=== Section Start ===
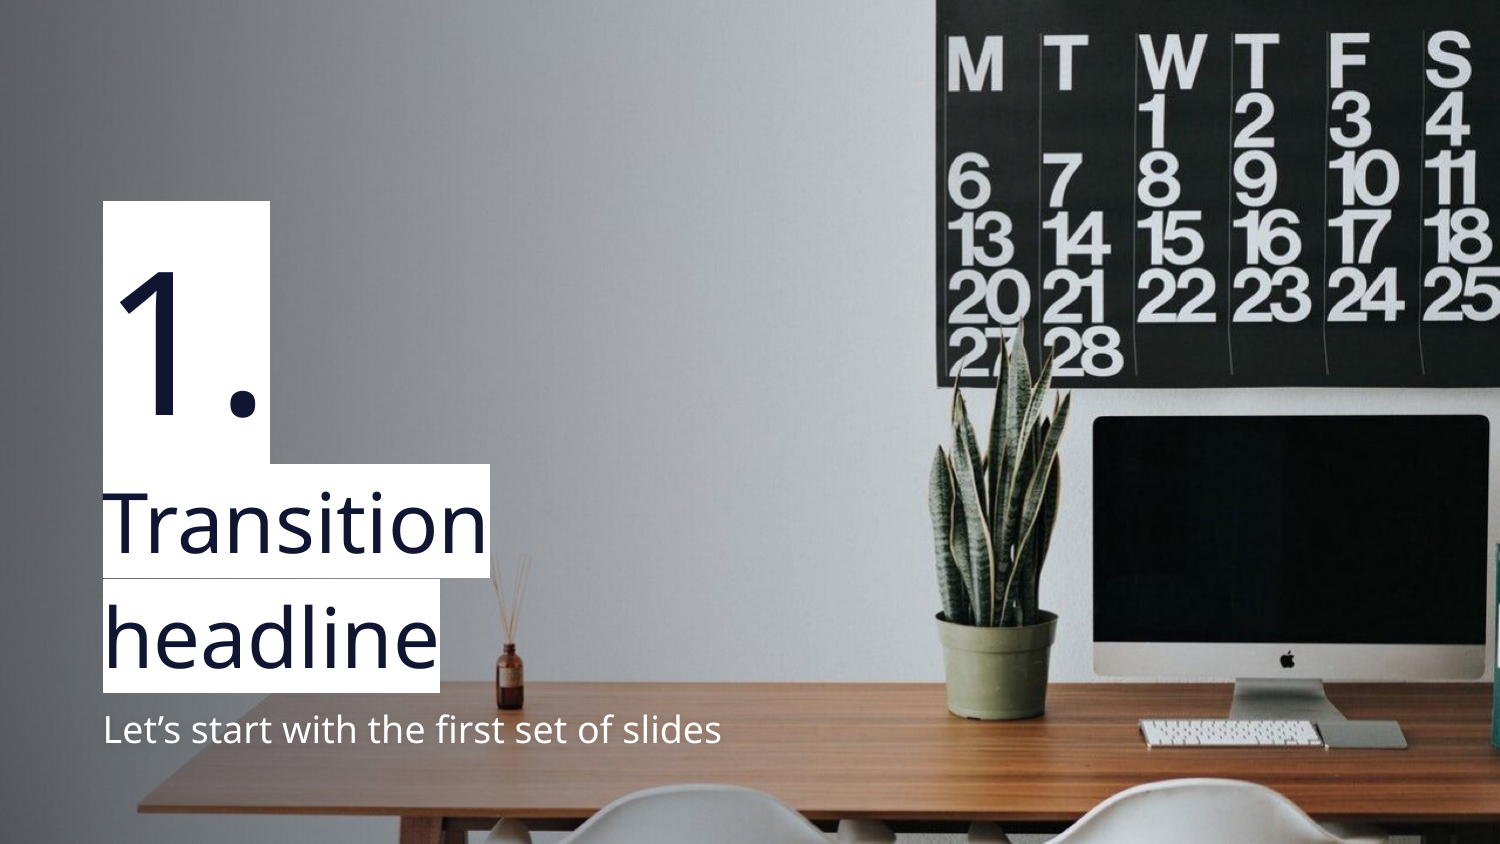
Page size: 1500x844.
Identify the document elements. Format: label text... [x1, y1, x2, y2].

title 1. Transition headline [87, 509, 750, 690]
subtitle Let’s start with the first set of slides [87, 690, 750, 820]
picture [0, 0, 1500, 844]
=== Section End ===
• **What to work on**: Output exactly the lines from the one containing "Identify the document" through the last line of the records, both included. Output nothing else.

• **Response**:
Identify the document elements. Format: label text... [x1, y1, x2, y2].

title 1. Transition headline [87, 509, 750, 690]
subtitle Let’s start with the first set of slides [87, 690, 750, 820]
picture [0, 0, 1500, 844]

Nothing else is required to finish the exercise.